Activity:
Write out the line that contains "1. 不稳定排序（unstable sort）" and every line after it through the end of the entries, exactly as given and with no other lines.

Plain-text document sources
=-=-=

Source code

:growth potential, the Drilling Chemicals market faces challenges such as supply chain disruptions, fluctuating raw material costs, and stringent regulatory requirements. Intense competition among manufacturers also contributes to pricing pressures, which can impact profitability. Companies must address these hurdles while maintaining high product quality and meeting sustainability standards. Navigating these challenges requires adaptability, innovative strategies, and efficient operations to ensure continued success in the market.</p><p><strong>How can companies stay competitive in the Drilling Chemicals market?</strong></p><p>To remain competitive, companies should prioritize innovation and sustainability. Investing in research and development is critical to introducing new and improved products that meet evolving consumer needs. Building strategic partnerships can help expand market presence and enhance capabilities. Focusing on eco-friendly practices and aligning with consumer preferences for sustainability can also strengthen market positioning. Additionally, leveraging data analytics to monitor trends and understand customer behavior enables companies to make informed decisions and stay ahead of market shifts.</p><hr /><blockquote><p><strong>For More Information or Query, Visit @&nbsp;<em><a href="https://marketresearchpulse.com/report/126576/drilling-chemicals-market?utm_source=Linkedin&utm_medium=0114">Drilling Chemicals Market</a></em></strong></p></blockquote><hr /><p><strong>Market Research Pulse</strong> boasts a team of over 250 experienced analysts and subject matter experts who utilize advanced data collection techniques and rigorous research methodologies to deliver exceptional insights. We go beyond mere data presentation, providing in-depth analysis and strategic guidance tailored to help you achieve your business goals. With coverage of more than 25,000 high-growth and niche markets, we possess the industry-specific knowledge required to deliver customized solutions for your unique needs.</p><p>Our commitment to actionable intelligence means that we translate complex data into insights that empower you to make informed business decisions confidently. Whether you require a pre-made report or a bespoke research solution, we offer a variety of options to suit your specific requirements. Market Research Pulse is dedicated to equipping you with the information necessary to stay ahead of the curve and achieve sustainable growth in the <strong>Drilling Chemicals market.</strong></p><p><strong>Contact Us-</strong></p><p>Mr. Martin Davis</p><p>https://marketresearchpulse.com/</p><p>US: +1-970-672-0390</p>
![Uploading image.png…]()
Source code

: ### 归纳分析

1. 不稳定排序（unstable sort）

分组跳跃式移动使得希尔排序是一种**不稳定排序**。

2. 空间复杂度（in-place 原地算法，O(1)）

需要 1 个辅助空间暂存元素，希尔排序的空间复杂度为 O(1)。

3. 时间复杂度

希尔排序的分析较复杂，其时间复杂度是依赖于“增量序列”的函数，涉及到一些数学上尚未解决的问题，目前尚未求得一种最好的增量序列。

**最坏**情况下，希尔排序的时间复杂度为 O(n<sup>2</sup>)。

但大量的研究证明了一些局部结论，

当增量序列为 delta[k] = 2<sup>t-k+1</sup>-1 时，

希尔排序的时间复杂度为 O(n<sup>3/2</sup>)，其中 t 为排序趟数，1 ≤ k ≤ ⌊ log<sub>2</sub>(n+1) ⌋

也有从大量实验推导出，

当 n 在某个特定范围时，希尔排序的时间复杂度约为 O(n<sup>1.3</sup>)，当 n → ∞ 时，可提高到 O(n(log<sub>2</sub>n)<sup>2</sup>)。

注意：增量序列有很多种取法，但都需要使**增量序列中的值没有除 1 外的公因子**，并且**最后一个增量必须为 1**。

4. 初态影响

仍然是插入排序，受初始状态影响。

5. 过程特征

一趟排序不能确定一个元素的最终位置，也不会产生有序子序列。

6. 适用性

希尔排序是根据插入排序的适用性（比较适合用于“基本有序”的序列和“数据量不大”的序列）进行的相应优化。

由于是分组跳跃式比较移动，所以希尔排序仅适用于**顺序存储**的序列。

=-=-=

Exercise solution:
1. 不稳定排序（unstable sort）

分组跳跃式移动使得希尔排序是一种**不稳定排序**。

2. 空间复杂度（in-place 原地算法，O(1)）

需要 1 个辅助空间暂存元素，希尔排序的空间复杂度为 O(1)。

3. 时间复杂度

希尔排序的分析较复杂，其时间复杂度是依赖于“增量序列”的函数，涉及到一些数学上尚未解决的问题，目前尚未求得一种最好的增量序列。

**最坏**情况下，希尔排序的时间复杂度为 O(n<sup>2</sup>)。

但大量的研究证明了一些局部结论，

当增量序列为 delta[k] = 2<sup>t-k+1</sup>-1 时，

希尔排序的时间复杂度为 O(n<sup>3/2</sup>)，其中 t 为排序趟数，1 ≤ k ≤ ⌊ log<sub>2</sub>(n+1) ⌋

也有从大量实验推导出，

当 n 在某个特定范围时，希尔排序的时间复杂度约为 O(n<sup>1.3</sup>)，当 n → ∞ 时，可提高到 O(n(log<sub>2</sub>n)<sup>2</sup>)。

注意：增量序列有很多种取法，但都需要使**增量序列中的值没有除 1 外的公因子**，并且**最后一个增量必须为 1**。

4. 初态影响

仍然是插入排序，受初始状态影响。

5. 过程特征

一趟排序不能确定一个元素的最终位置，也不会产生有序子序列。

6. 适用性

希尔排序是根据插入排序的适用性（比较适合用于“基本有序”的序列和“数据量不大”的序列）进行的相应优化。

由于是分组跳跃式比较移动，所以希尔排序仅适用于**顺序存储**的序列。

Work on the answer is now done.